Write out every line of text in the items below, word for word, omitting the pictures.

— start Data to use —

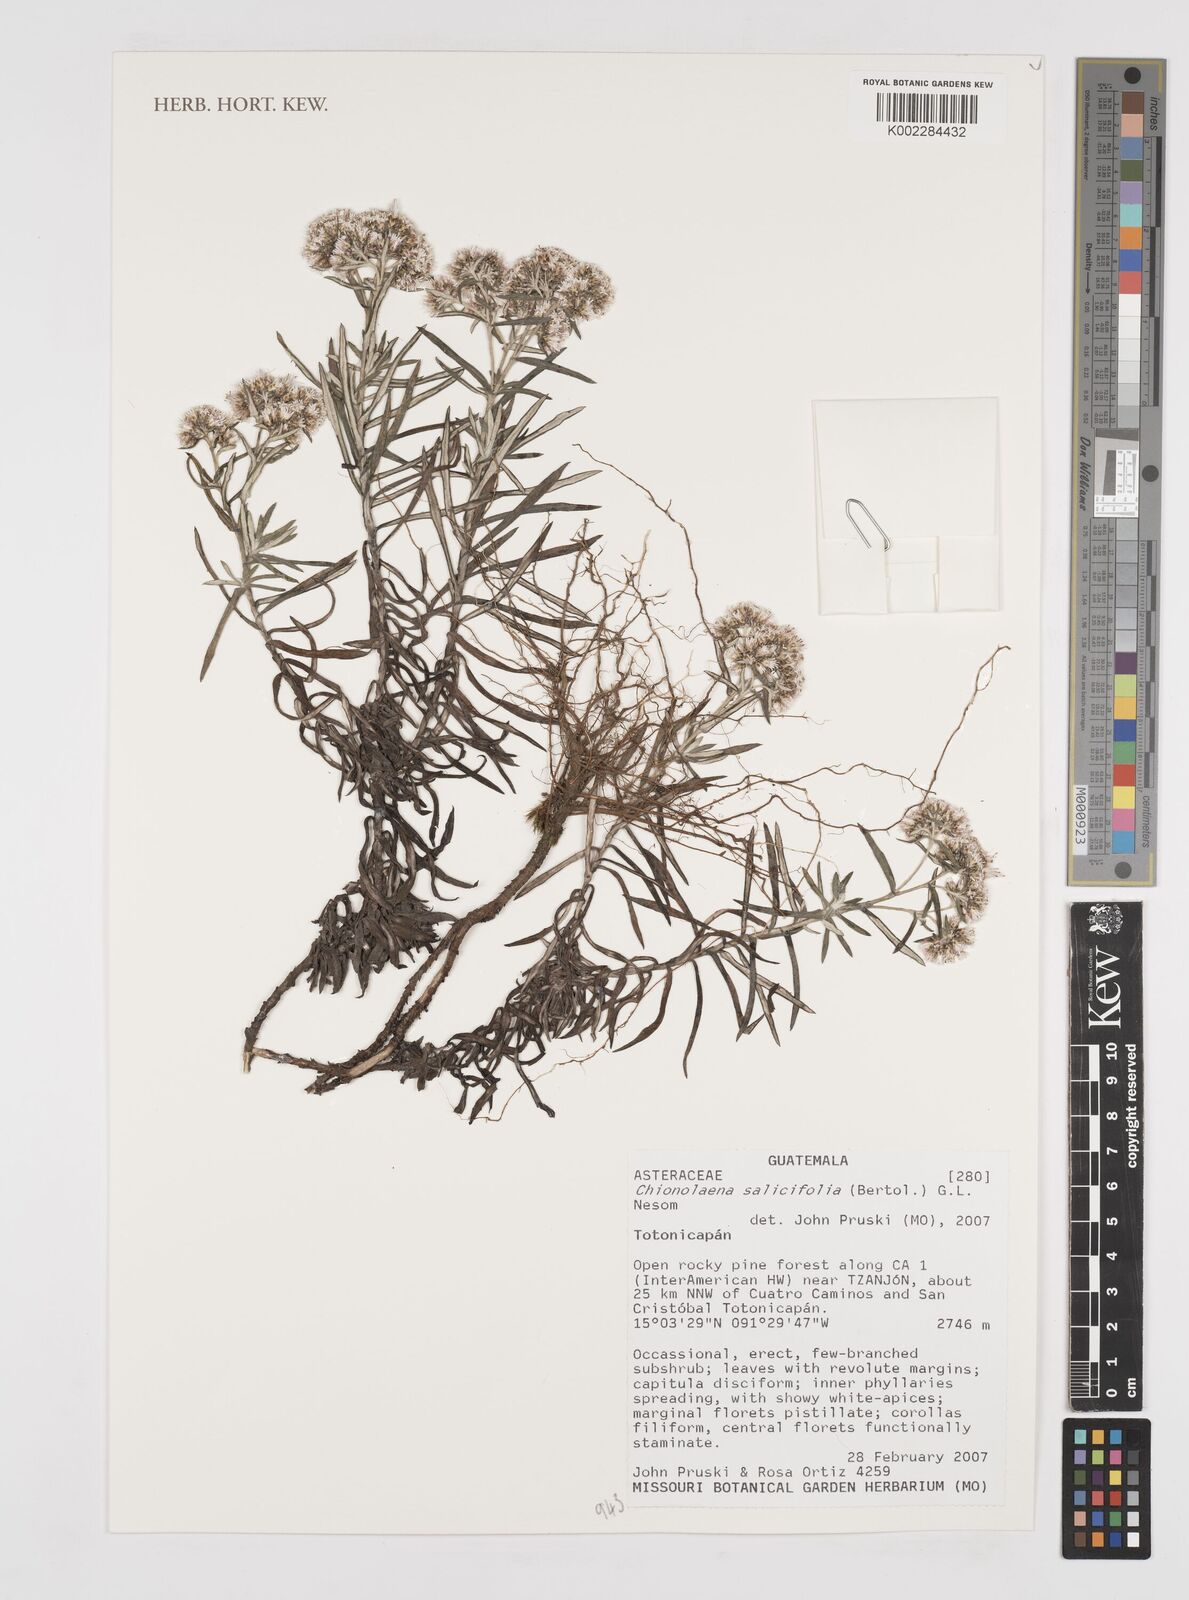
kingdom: Plantae
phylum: Tracheophyta
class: Magnoliopsida
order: Asterales
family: Asteraceae
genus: Gnaphaliothamnus
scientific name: Gnaphaliothamnus salicifolius
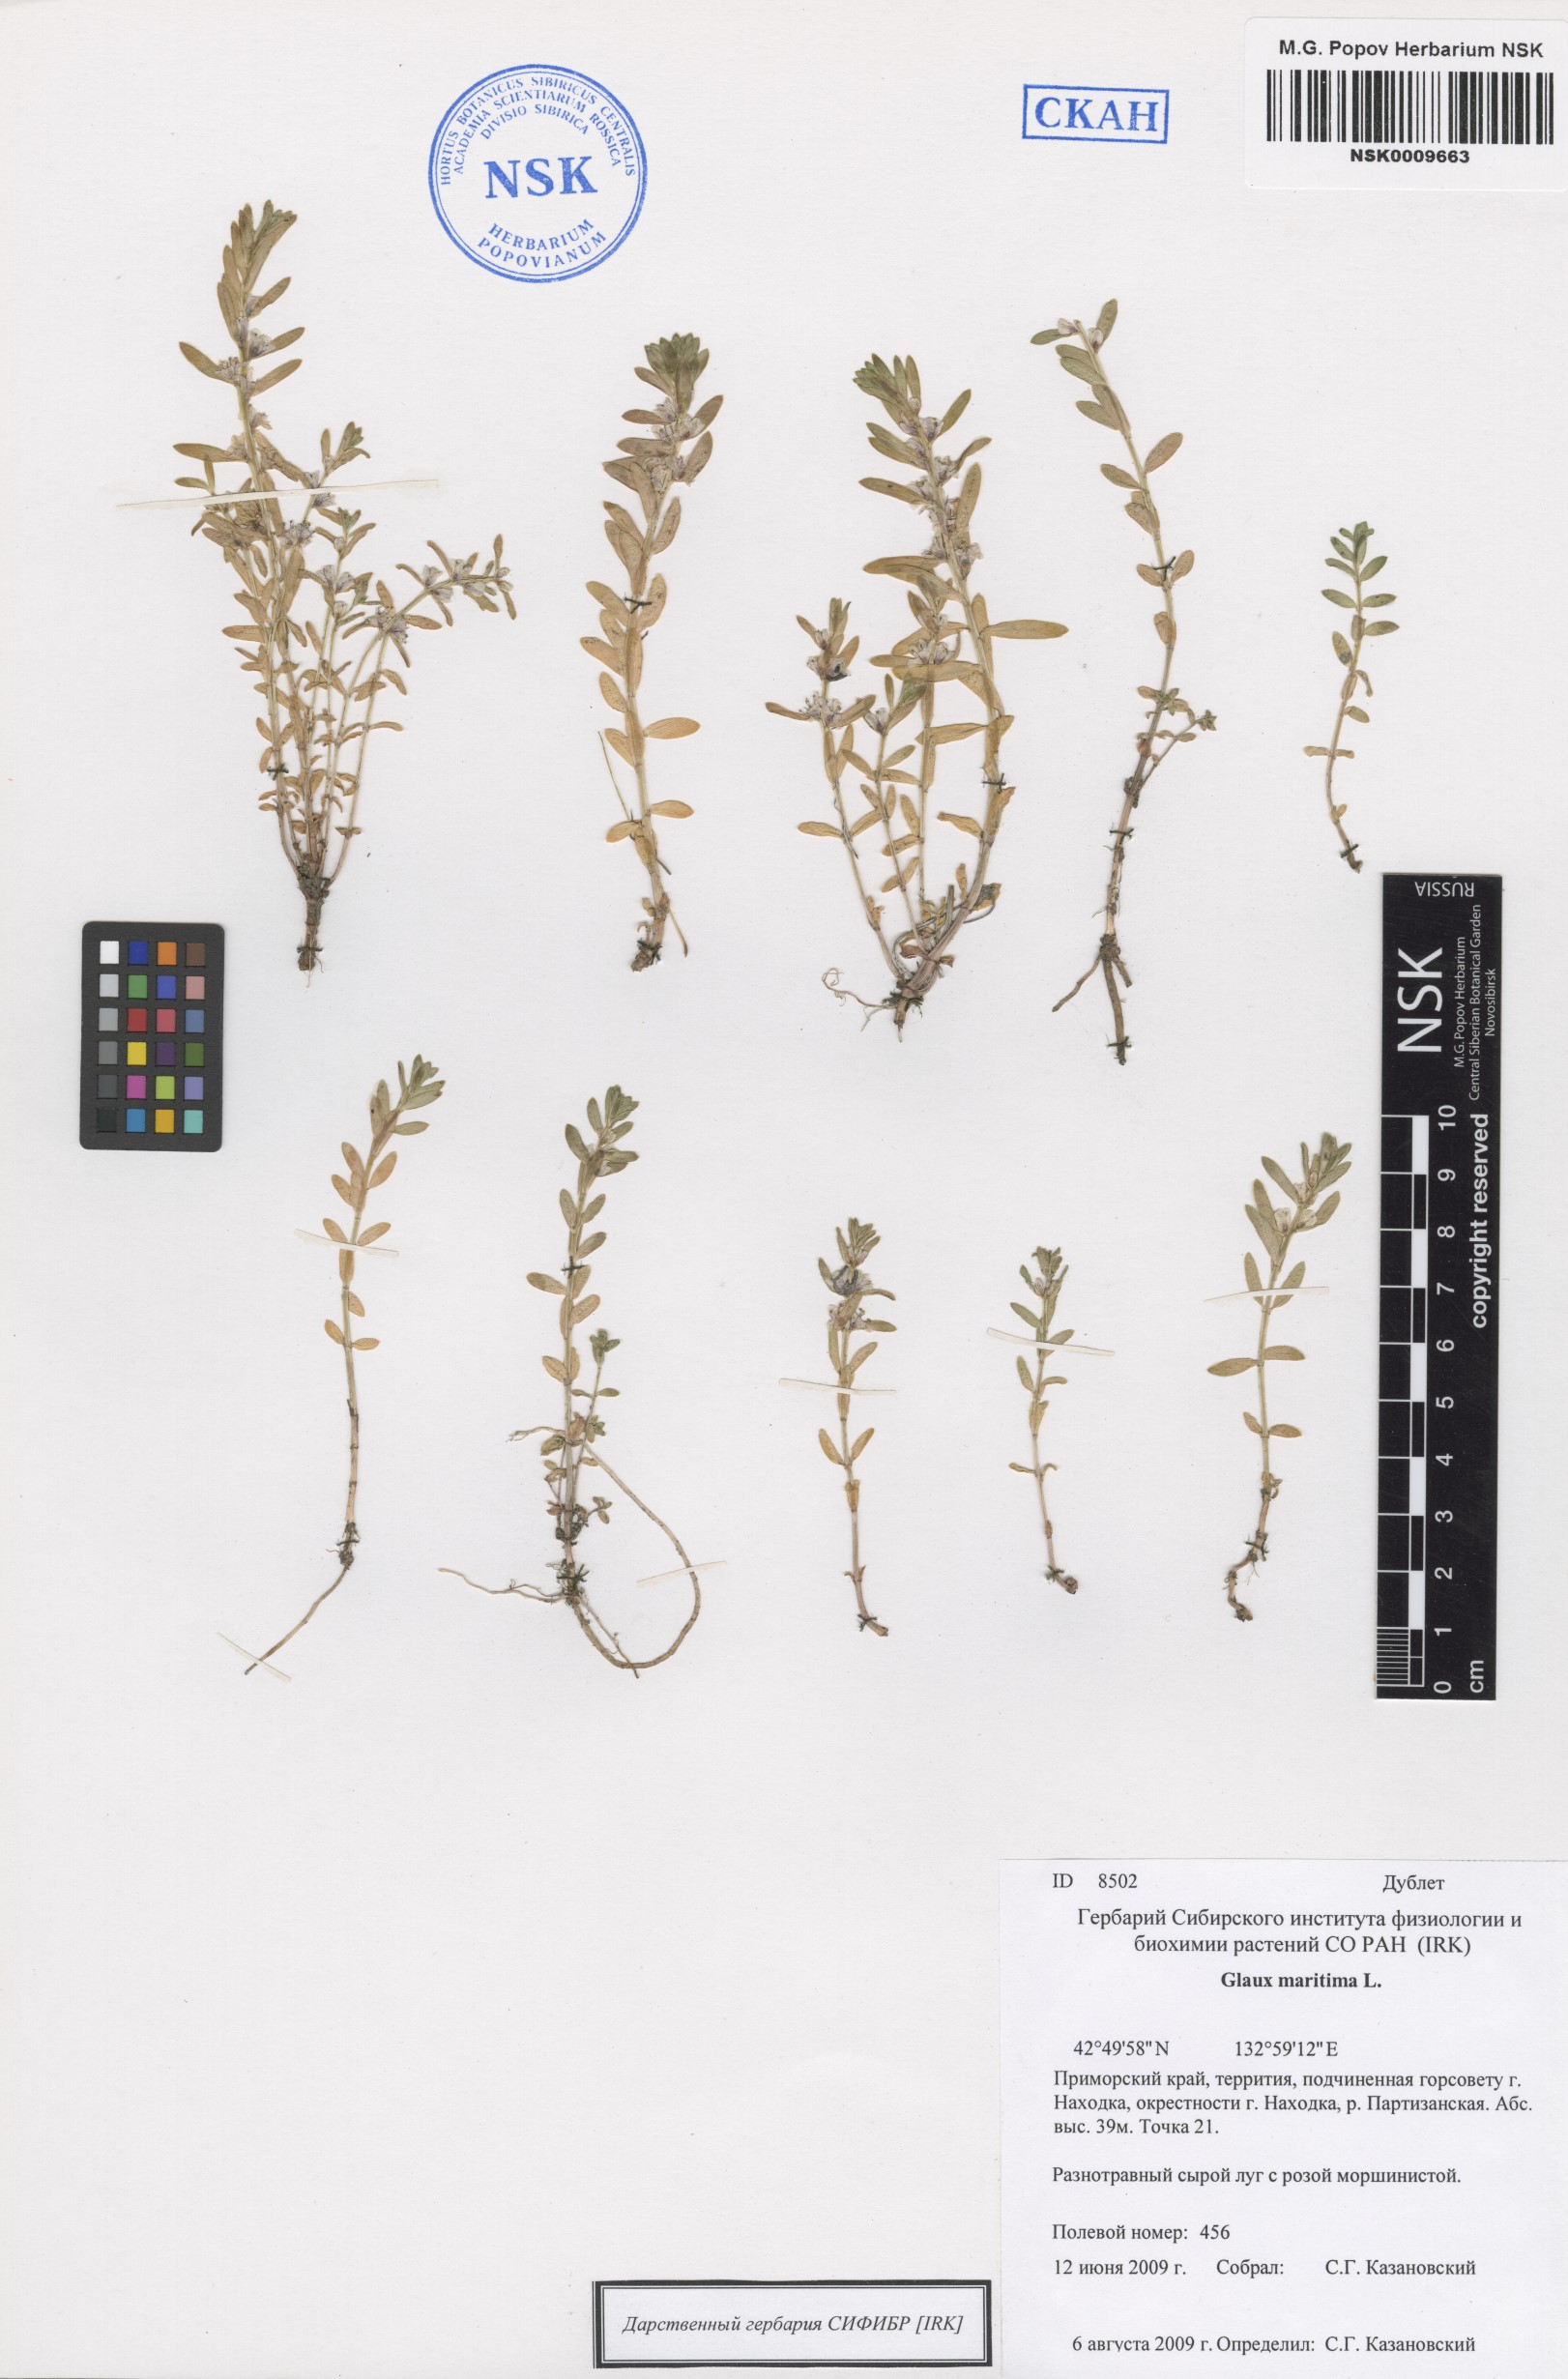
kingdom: Plantae
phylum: Tracheophyta
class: Magnoliopsida
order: Ericales
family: Primulaceae
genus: Lysimachia
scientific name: Lysimachia maritima
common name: Sea milkwort
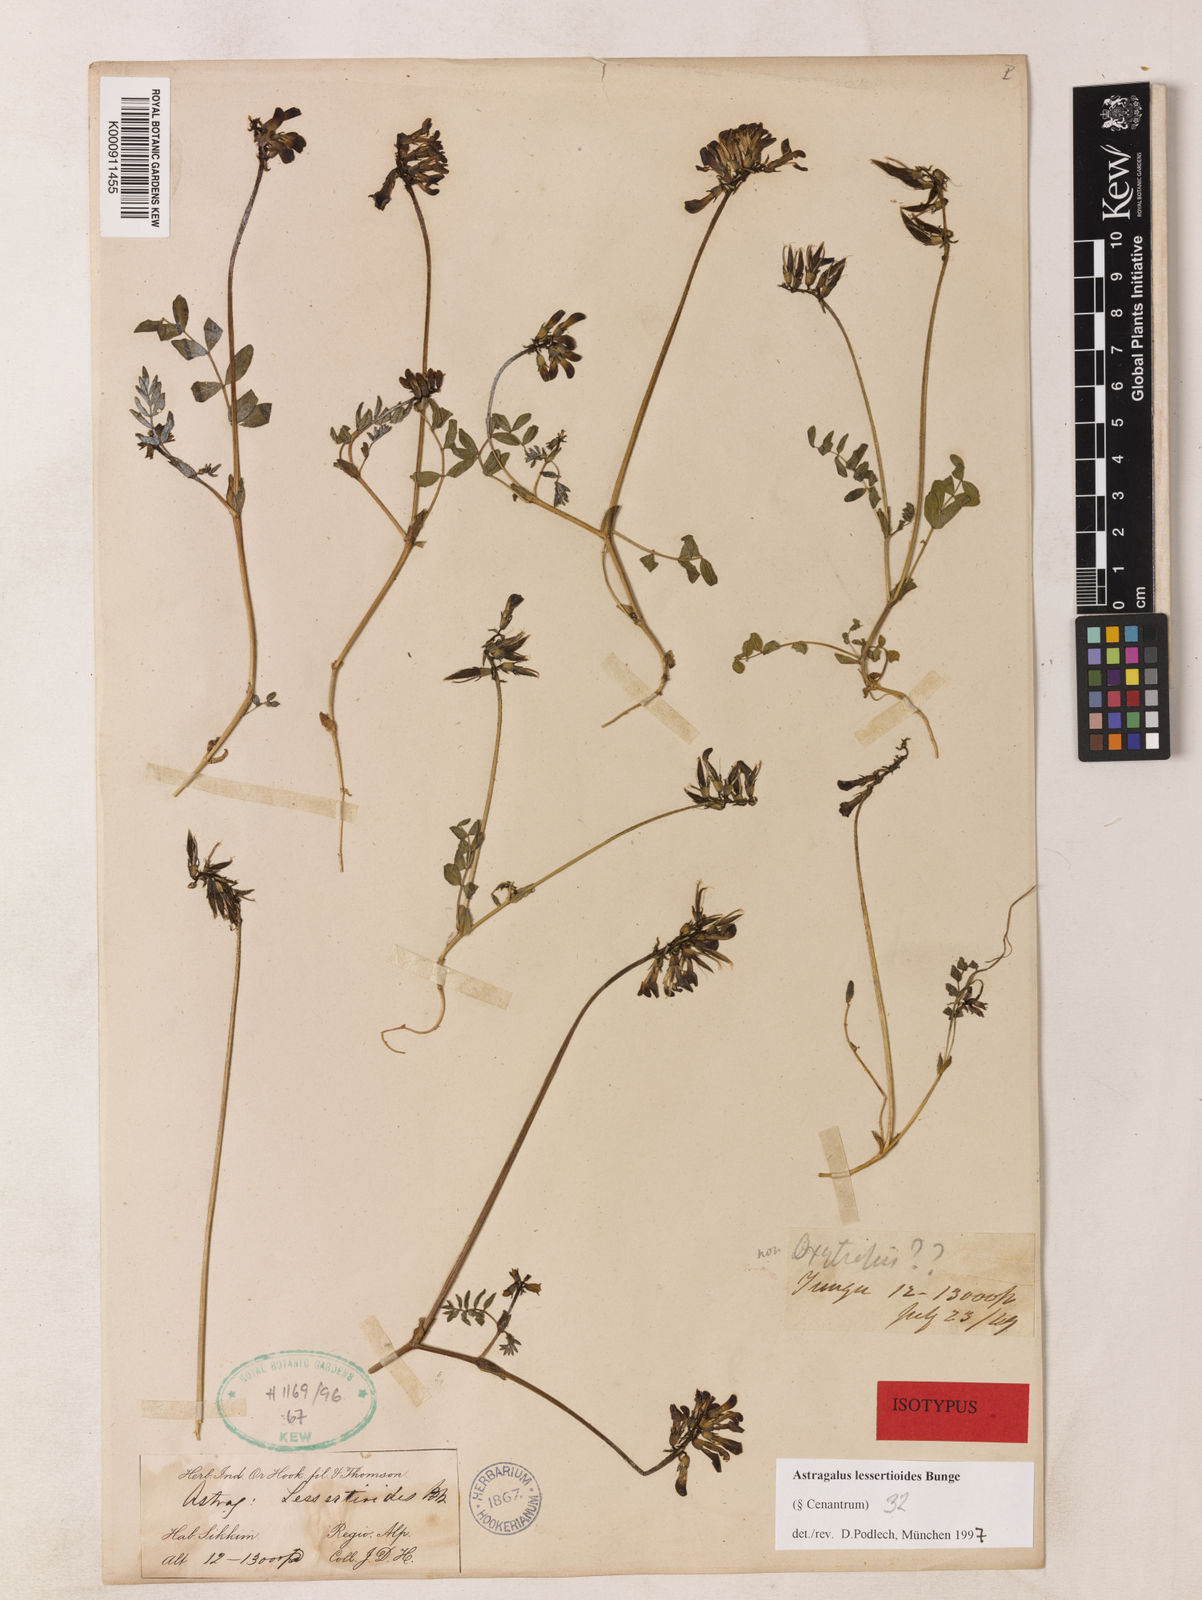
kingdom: Plantae
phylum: Tracheophyta
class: Magnoliopsida
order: Fabales
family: Fabaceae
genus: Astragalus
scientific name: Astragalus lessertioides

— end Data to use —

Written response:
kingdom: Plantae
phylum: Tracheophyta
class: Magnoliopsida
order: Asterales
family: Asteraceae
genus: Gnaphaliothamnus
scientific name: Gnaphaliothamnus salicifolius
kingdom: Plantae
phylum: Tracheophyta
class: Magnoliopsida
order: Ericales
family: Primulaceae
genus: Lysimachia
scientific name: Lysimachia maritima
common name: Sea milkwort
kingdom: Plantae
phylum: Tracheophyta
class: Magnoliopsida
order: Fabales
family: Fabaceae
genus: Astragalus
scientific name: Astragalus lessertioides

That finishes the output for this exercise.